Netflix-Chef überzeugt: "Wir haben noch nie eine gute Serie abgesetzt"
Bei Netflix ist man ganz offiziell der Meinung, dass bisher noch keine Sendung aus dem Angebot geflogen ist, die es nicht auch verdient hat. Dies behaupten jedenfalls die beiden neuen Chefs des weltweit größten Streaming-Anbieters, die erst seit Kurzem im Amt sind.

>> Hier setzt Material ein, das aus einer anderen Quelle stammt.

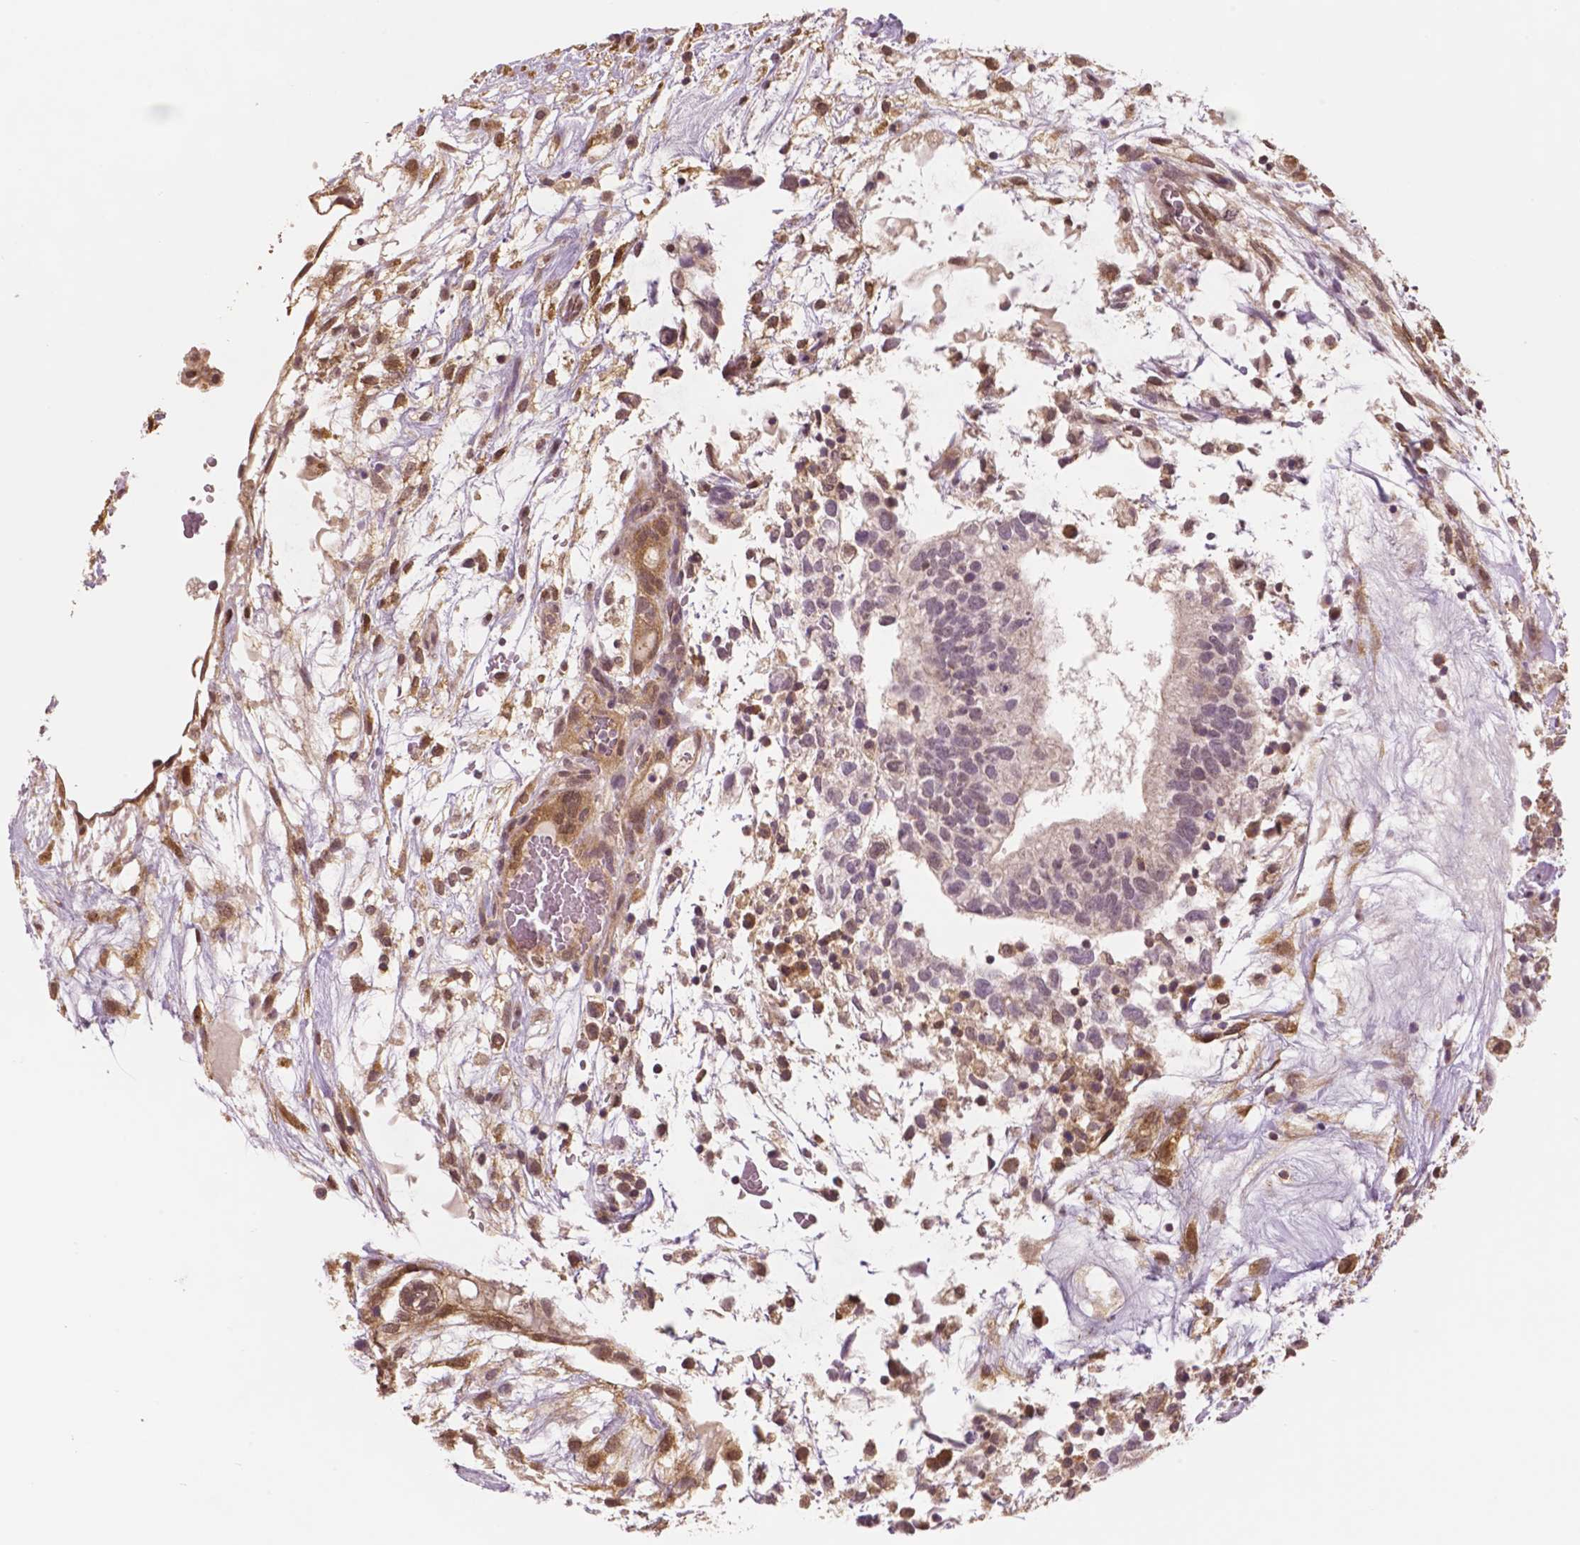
{"staining": {"intensity": "negative", "quantity": "none", "location": "none"}, "tissue": "testis cancer", "cell_type": "Tumor cells", "image_type": "cancer", "snomed": [{"axis": "morphology", "description": "Normal tissue, NOS"}, {"axis": "morphology", "description": "Carcinoma, Embryonal, NOS"}, {"axis": "topography", "description": "Testis"}], "caption": "An immunohistochemistry histopathology image of testis embryonal carcinoma is shown. There is no staining in tumor cells of testis embryonal carcinoma. (DAB immunohistochemistry (IHC) with hematoxylin counter stain).", "gene": "STAT3", "patient": {"sex": "male", "age": 32}}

Nachdem mit Reed Hastings einer der Mitgründer von Netflix den Posten als Co-Chef des Unternehmens geräumt hat, treten an seine Stelle nun Ted Sarandos und Greg Peters, die jetzt ebenfalls als Co-CEOs die Leitung des Konzerns übernehmen. Sarandos ist vor allem für den Kontakt zu den diversen Produktionsfirmen in Hollywood zuständig, während Peters primär das Geschäft mit Werbung und Produkten leitet.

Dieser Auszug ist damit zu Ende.